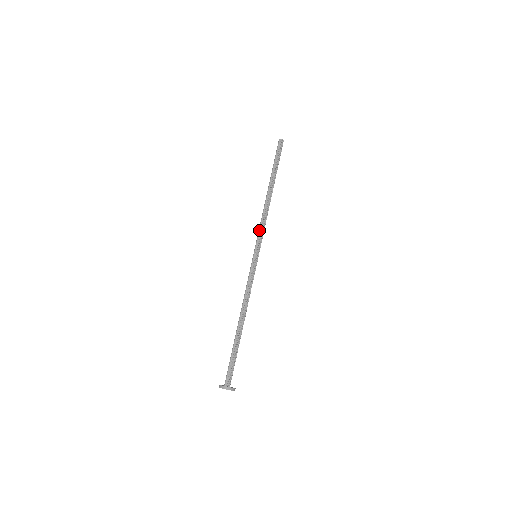
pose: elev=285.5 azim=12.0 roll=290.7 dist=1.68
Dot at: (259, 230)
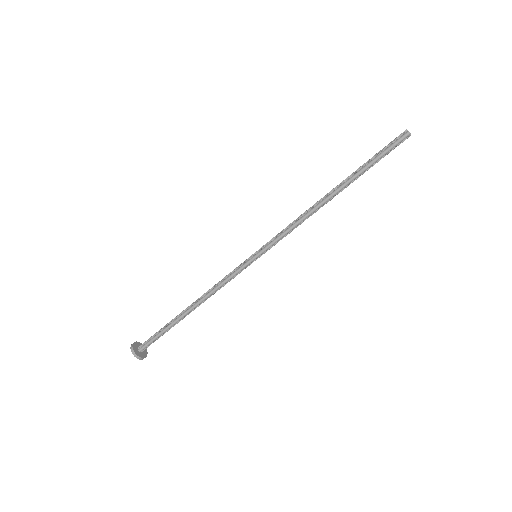
Dot at: (284, 236)
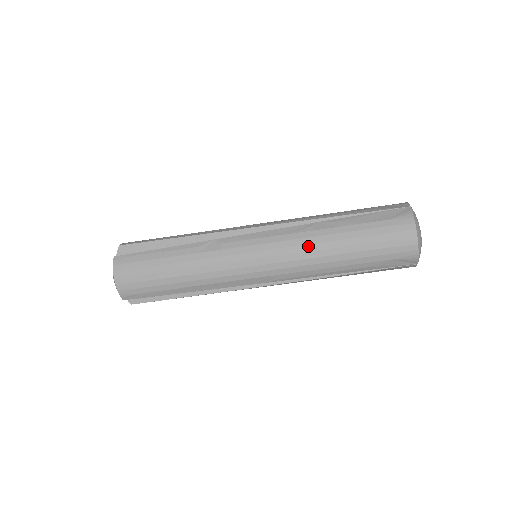
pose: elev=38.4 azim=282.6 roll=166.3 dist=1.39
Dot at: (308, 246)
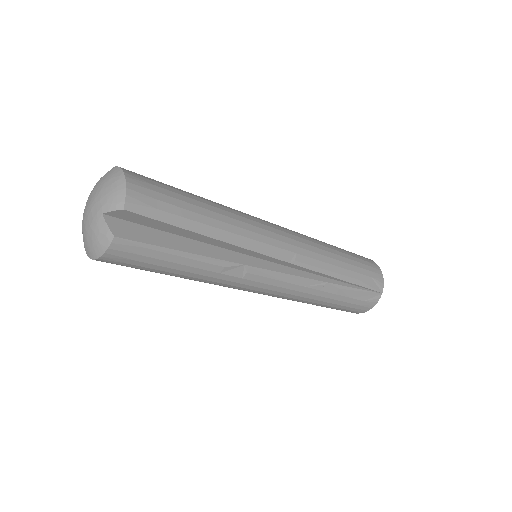
Dot at: (305, 298)
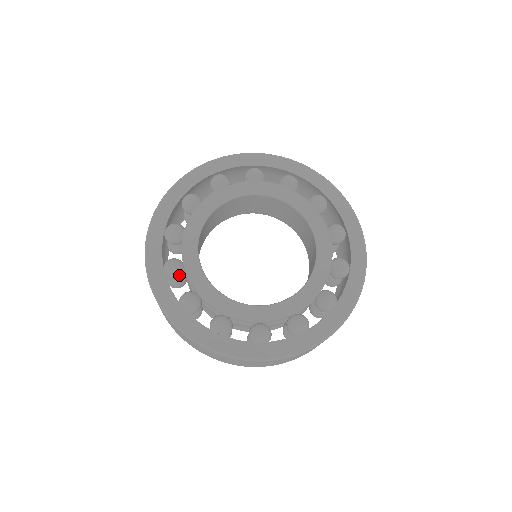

- **Written task**
Copy every line of all the items above, leaving out the pictures, and increase each coordinate of the dot positions given for the second views by 40.

- **Solution for this problem**
pose: elev=285.5 azim=12.0 roll=290.7 dist=1.68
Dot at: (259, 230)
Dot at: (324, 276)
pose: elev=38.4 azim=282.6 roll=166.3 dist=1.39
Dot at: (308, 246)
Dot at: (345, 338)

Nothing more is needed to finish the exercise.